London Stock Exchange rejects $32 billion Hong Kong takeover bid

The London Stock Exchange Group has unanimously rejected a takeover bid from Hong Kong Exchanges and Clearing. LSE said in a statement on Friday lunchtime that the board had “considered the unsolicited, preliminary, and highly conditional proposal” and concluded it has “fundamental flaws.”

“The Board has fundamental concerns about the key aspects of the Conditional Proposal: strategy, deliverability, form of consideration, and value,” the company said in a statement.

LSE said it would not engage further with HKEX and would instead focus on its acquisition of data business Refinitiv.

HKEX surprised the market on Wednesday with a £32bn bid for LSE. It said a merger of the two businesses would “connect East and West” and “offer customers greater innovation, risk management, and trading opportunities.”

Analysts said the deal looked unlikely from the start.

“There are only few instances of cross-continental exchange mergers that have been completed successfully, as nationalistic concerns often arise,” UBS analysts Michael Werner and Federico Braga said in a note to clients on Friday.

“Given the recent business disruptions in Hong Kong, we would argue that this adds to the potential perceived risk of a proposed LSE/HKEx merger.”

Analyst Benjamin Goy at Deutsche Bank said the deal would be “strategically and politically challenging.”

Shares in HKEX fell sharply on Thursday in Hong Kong as investors guessed the deal would be rejected.

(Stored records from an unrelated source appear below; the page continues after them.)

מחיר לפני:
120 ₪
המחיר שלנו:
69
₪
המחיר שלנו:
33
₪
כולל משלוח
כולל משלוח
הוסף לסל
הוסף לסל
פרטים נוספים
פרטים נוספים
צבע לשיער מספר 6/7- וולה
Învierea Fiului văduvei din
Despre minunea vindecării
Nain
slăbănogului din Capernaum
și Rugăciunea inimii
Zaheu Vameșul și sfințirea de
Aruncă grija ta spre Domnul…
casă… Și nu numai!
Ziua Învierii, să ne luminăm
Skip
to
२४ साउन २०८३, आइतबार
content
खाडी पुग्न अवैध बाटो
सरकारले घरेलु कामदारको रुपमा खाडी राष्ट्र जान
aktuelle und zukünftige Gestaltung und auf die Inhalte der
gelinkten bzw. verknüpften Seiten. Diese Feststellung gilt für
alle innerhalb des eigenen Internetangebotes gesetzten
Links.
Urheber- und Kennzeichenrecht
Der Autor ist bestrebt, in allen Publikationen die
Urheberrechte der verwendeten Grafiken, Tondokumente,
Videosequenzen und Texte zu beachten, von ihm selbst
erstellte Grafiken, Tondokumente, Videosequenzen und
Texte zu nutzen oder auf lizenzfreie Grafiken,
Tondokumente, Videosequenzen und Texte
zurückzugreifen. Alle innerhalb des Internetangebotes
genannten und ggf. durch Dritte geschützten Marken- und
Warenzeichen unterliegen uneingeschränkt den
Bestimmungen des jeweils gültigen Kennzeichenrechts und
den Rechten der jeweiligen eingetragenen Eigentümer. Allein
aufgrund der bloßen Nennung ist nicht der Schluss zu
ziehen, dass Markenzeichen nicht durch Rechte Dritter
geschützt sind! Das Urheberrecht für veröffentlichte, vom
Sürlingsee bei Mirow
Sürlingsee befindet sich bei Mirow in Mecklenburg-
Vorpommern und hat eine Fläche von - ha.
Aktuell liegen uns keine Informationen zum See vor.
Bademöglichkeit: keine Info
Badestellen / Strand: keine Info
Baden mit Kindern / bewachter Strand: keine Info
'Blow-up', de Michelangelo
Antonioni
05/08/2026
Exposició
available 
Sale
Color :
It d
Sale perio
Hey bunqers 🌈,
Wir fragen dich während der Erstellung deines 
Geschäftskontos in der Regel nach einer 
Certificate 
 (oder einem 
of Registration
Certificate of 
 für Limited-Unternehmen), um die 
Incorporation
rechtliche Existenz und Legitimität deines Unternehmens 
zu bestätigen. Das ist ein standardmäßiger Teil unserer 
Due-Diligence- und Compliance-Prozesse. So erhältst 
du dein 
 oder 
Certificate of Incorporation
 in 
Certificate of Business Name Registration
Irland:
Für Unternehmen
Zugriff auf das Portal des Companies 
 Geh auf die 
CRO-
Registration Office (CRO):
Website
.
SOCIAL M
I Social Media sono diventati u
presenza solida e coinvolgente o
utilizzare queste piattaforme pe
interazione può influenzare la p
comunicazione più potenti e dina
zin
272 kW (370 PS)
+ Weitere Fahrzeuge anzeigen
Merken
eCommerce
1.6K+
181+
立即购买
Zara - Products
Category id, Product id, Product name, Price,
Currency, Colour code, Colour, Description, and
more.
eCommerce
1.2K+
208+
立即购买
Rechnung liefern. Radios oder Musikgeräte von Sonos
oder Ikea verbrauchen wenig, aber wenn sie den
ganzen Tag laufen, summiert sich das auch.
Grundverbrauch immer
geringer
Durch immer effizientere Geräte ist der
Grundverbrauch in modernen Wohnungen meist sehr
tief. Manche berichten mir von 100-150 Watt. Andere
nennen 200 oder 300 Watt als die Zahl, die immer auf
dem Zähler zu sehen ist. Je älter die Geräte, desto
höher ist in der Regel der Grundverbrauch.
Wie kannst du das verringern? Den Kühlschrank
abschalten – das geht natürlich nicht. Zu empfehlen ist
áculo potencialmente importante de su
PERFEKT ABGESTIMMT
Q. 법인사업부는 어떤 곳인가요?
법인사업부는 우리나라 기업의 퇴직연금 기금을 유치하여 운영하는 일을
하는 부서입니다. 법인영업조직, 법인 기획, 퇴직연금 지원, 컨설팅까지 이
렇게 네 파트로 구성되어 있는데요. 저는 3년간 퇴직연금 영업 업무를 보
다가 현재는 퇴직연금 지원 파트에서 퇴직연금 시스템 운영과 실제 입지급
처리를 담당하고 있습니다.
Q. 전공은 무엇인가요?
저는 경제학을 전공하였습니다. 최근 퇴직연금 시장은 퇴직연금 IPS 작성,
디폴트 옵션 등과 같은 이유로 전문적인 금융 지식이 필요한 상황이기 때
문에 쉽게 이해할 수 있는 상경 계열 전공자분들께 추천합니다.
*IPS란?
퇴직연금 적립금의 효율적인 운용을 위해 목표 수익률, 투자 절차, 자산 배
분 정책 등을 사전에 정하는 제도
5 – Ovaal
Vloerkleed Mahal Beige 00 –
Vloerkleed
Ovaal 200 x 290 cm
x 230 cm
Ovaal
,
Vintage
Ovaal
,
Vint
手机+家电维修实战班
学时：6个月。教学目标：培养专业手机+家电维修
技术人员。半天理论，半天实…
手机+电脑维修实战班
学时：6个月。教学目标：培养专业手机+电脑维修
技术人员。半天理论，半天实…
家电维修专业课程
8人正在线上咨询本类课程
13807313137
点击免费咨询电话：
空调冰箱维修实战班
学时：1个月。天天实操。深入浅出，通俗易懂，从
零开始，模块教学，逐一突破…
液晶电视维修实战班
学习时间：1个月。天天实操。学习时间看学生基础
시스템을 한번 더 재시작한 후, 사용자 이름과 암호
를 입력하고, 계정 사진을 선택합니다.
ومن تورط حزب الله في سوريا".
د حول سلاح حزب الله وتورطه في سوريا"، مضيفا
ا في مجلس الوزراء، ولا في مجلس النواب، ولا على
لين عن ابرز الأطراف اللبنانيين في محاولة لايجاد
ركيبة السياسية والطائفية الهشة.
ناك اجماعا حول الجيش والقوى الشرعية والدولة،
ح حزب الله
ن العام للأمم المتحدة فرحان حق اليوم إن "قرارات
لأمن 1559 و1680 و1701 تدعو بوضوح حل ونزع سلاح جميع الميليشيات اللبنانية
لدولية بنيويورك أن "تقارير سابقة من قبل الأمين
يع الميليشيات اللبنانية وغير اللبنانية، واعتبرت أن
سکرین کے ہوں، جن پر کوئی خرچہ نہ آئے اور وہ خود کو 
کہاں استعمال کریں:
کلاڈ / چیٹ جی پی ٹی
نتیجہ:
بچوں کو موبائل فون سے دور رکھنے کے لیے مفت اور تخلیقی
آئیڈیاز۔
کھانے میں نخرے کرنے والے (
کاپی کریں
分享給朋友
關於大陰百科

The stock price fall wiped around $1bn off the company’s value.

LSE shares jumped by 10% on Wednesday when the deal was first announced but the rally quickly faded.

Shortly after the rejection of the takeover proposal on Friday, LSE shares were trading up 1.1% on the day. The stock had been trading as much as 1.8% higher prior to the announcement.

LSE has been the target of several takeover bids over the years, most recently a proposed merger with Deutsche Borse in 2016. That deal was blocked by EU regulators on competition grounds.